A Book Examines the Web and the Words Used to Describe It
By JESSICA LUDWIG
"What are we talking about when we talk about the Web?" is the primary question asked by the essays collected in Unspun: Key Concepts for Understanding the World Wide Web (New York University Press, 2001).
Each of the 13 essays in the book focuses on a term -- like "cyberspace," "identity," or "community" -- that has become a buzzword associated with the Internet. The collection aims to reverse the spin and analyze the Web's potential to change contemporary culture.
The book looks closely at popular misconceptions about the Web. "There's the stereotype that you can lose your identity -- it's not true," says Thomas Swiss, a poet and professor of English at Drake University who edited the collection.
"There are a lot of classes that have sprung up across a range of disciplines that are seeking some text that looks at language about and of the Web," adds Mr. Swiss. He says that this book, unlike other, more theoretical texts, is directed toward students in their second undergraduate year and higher.
In putting the collection of essays together, Mr. Swiss says he wanted "to use terms that come out of culture and then read those terms into the Web to explore how they have found each other."
To that end, he asked 13 authors who have written about the Web -- including editors and professors of new media, political theory, and English -- to expound on a word. Most of the writers looked at their topics from a cultural-studies perspective, with an emphasis on the Web's development. "Hypertext" examines how new the concept of nonlinear narrative is to literature, for instance, while "Political Economy" looks at the Web's beginnings in the U.S. Defense Department.
The book focuses on terms that are often used in discussing the Web -- like "community" and "identity" -- and then treats more-specialized words like "multimedia." Words like identity, community, and gender "become invisible because they're used so often -- no one seems to bear down on them," says Mr.

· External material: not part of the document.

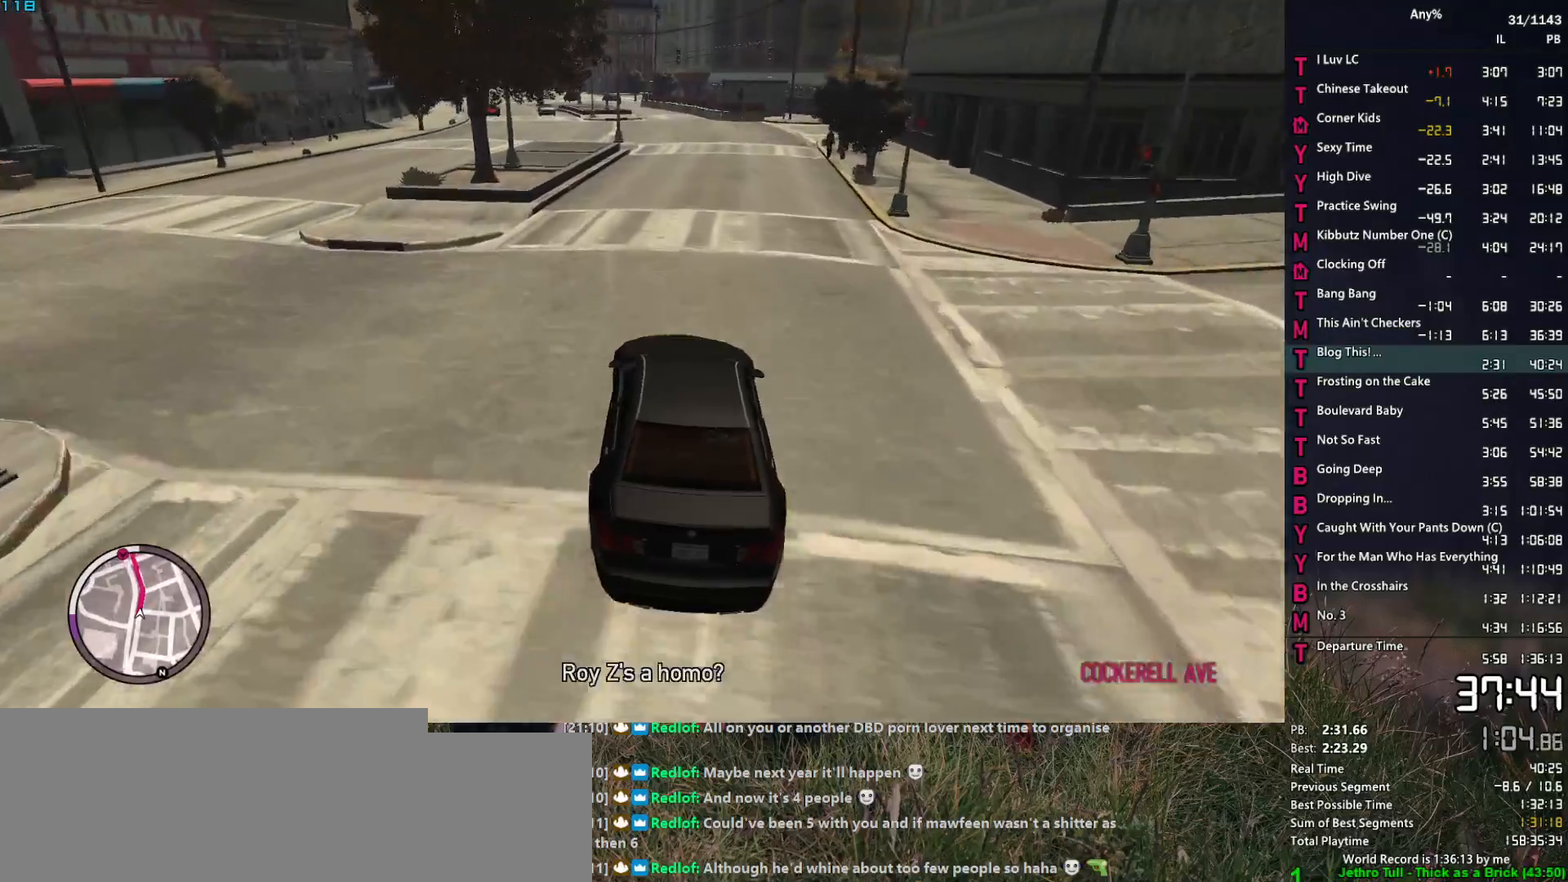
{"keys": ["w"], "mouse": [], "events": []}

Swiss. "The language of how people think about the Web really shapes what the Web becomes," he adds.
In the chapter on the word "race," Lisa Nakamura, an assistant professor of English at Sonoma State University, cautions users of the Web to be aware of its organization. She asks: "What structures of organization mediate users' experiences with the Web, and how do these structures contribute to the ways in which race is depicted and envisioned on the Web?" She notes that Web portals and search engines, for example, produce hierarchical and rigid lists, with gender, race, and age as categories separate from one another.
In "Identity," Jay David Bolter, a professor of new media at the Georgia Institute of Technology, looks at the new genres of the personal Web page and the Webcam. He writes, "The Web and associated Internet technologies, together with television and radio, provide us with genres and forms that suit our preference for multiple, shifting, and highly mediated representations of identity." The Web produces a "networked self" where hypertext links signify group affiliation, he says.